Simplified so smart children can understand it:
Nuclear power is just using radiation to heat water (or something else that is later used to heat water), then using the steam to turn a turbine, connected to magnets creating electricity in wires near the magnets. To do this we need a source of radiation that is consistent. To much and it gets so hot it melts everything near it ( 'melt down'). Too little and the radiation is not sufficient to keep going.
Radiation is when you spew out atomic particles - we will be focusing on spewing out neutrons. When they hit things it can heat them up and/or cause other atomic particles to spew out of the thing it hit. A chain reaction is when a material has enough radiation that they spew out enough particles to continue the process indefinitely.
Cold criticality is the point where you have enough radiation to create a chain reaction but the heat being generated is not that much.
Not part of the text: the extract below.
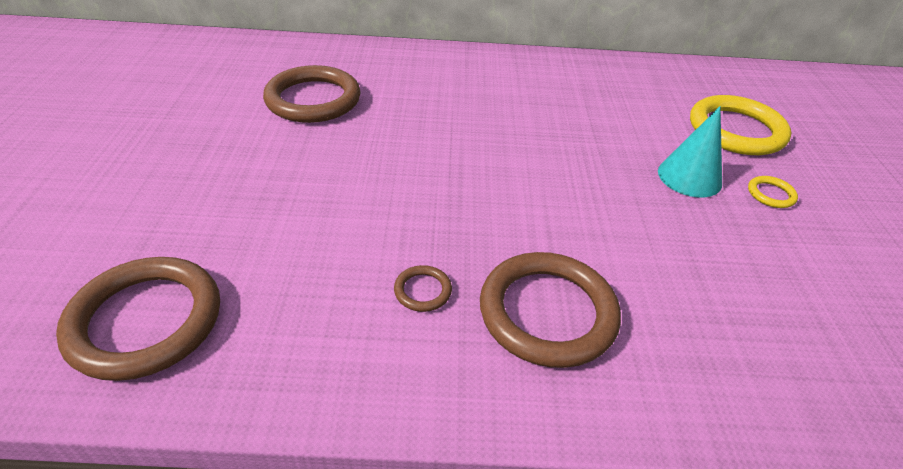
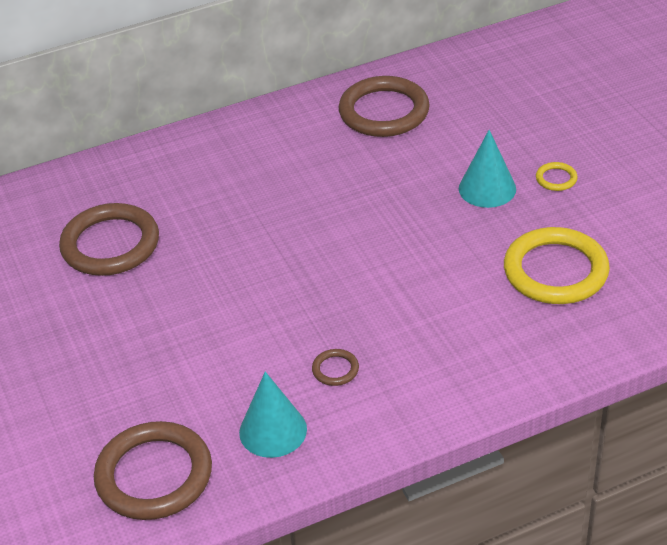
camera: 20 degrees left, 0 degrees up
(305, 330) = (273, 430): none -> turquoise cone
(547, 312) = (432, 346): brown ring -> brown ring (384, 111)
(736, 130) = (508, 122): yellow ring -> yellow ring (555, 271)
Not enough to make steam to turn a turbine. No electricity yet, but you are on the right track. Also, this is safe as it won't get hot enough to melt the machinery.
Delayed criticality when the chain reaction is strong enough to make steam to turn a turbine but not enough radiation to worry about. Things are delayed enough for you to control the situation. The neutrons are are going strong, but not fast enough to worry about a melt down.
Prompt criticality is when you get a run away reaction that keeps getting hotter and hotter. This is scary. Because it causes a melt down. This is unlikely to create a nuclear explosion because unless you intended to build a nuclear bomb, something melts and everything fizzles out.
Super criticality is what you build everything well enough to so that it won't melt down. This is called a nuclear explosion. Luckily you have to really work hard to build things this tough.